Poniedziałek po deszczu

Poniedziałek, 18 lipca 2016 · Komentarze(2)
Ruszam dopiero o 7:20, nieco wcześniej solidnie lało, zresztą pada u nas z przerwami od tygodnia, trochę mam dość burz, ulew... ale cóż... trzeba jechać do pracy.

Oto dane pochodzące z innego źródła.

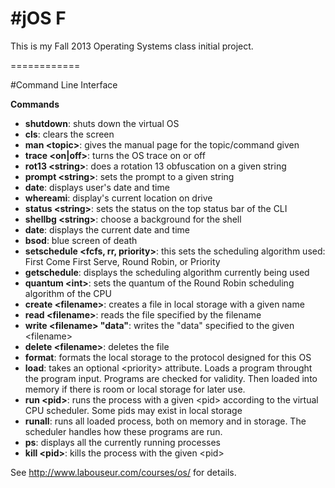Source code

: #jOS F
============

This is my Fall 2013 Operating Systems class initial project.

============

#Command Line Interface

**Commands**

- **shutdown**: shuts down the virtual OS
- **cls**: clears the screen
- **man &lt;topic&gt;**: gives the manual page for the topic/command given
- **trace &lt;on|off&gt;**: turns the OS trace on or off
- **rot13 &lt;string&gt;**: does a rotation 13 obfuscation on a given string
- **prompt &lt;string&gt;**: sets the prompt to a given string
- **date**: displays user's date and time
- **whereami**: display's current location on drive
- **status &lt;string&gt;**: sets the status on the top status bar of the CLI
- **shellbg &lt;string&gt;**: choose a background for the shell
- **date**: displays the current date and time
- **bsod**: blue screen of death
- **setschedule &lt;fcfs, rr, priority&gt;**: this sets the scheduling algorithm used: First Come First Serve, Round Robin, or Priority
- **getschedule**: displays the scheduling algorithm currently being used
- **quantum &lt;int&gt;**: sets the quantum of the Round Robin scheduling algorithm of the CPU
- **create &lt;filename&gt;**: creates a file in local storage with a given name
- **read &lt;filename&gt;**: reads the file specified by the filename
- **write &lt;filename&gt; "data"**: writes the "data" specified to the given &lt;filename&gt;
- **delete &lt;filename&gt;**: deletes the file
- **format**: formats the local storage to the protocol designed for this OS
- **load**: takes an optional &lt;priority&gt; attribute. Loads a program throught the program input. Programs are checked for validity. Then loaded into memory if there is room or local storage for later use.
- **run &lt;pid&gt;**: runs the process with a given &lt;pid&gt; according to the virtual CPU scheduler. Some pids may exist in local storage
- **runall**: runs all loaded process, both on memory and in storage. The scheduler handles how these programs are run.
- **ps**: displays all the currently running processes
- **kill &lt;pid&gt;**: kills the process with the given &lt;pid&gt;







See http://www.labouseur.com/courses/os/ for details.
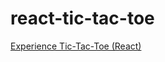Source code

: # react-tic-tac-toe

[Experience Tic-Tac-Toe (React)](http://courses.ics.hawaii.edu/ics314s25/morea/react/experience-react-tic-tac-toe.html)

W sumie źle nie ma, powinny rosnąć grzyby ;)... Może będzie wysyp? 

Na tą chwilę muszę się skupić na jeździe, dobrze, że ruch niewielki, szkoda tylko że wieje w twarz... i że drogi mokre... przydało by się tak kilka dni ciepełka... kilka dni lata... a nie jesieni czy przedłużającej się wiosny... Może to odwet za zeszłoroczne długie lato?

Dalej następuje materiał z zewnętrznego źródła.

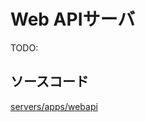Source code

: # Web APIサーバ

TODO:

## ソースコード

[servers/apps/webapi](https://github.com/zuki/resea/tree/master/servers/apps/webapi)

Pustki na drogach to dla mnie o tyle dobra wiadomość, że w zasadzie nigdzie nie stoję, przelatuję wszystkie skrzyżowania, wyjazdy, muszę jedynie uważać w miejscach gdzie woda trochę za dużo wypłukała, tak jest już w Kochłowicach i podobne sytuacje mają miejsce w Bielszowicach, prawie na granicy z Pawłowem. 

Chwilę wcześniej padało
Chwilę wcześniej padało © amiga
Wypłukana ziemia... efekt ostatnich ulew
Wypłukana ziemia... efekt ostatnich ulew © amiga
Nieciekawa pogoda
Nieciekawa pogoda © amiga
Co do rowerzystów to się ich dzisiaj nie spodziewałem, tyle, że już w Katowicach natknąłem się na kilku, 2 sztuki w Zabrzu i kilka w Gliwicach.  Sam dojazd wyjątkowo bez problemów, bez wariatów...  Mogło by tak już zostać... 
Są rowerzyści ;)
Są rowerzyści ;) © amiga
W firmie widać wakacje, pusto... zdaje się, że spora część załogi wyjechała... 

Komentarze (2)

Limit Te chmury straszą, temperatura też taka sobie...

amiga 10:14 wtorek, 19 lipca 2016

Jakby mniej dziś rowerzystów ale ci stale dojeżdżający jak zwykle na trasie mimo dwuznacznej aury.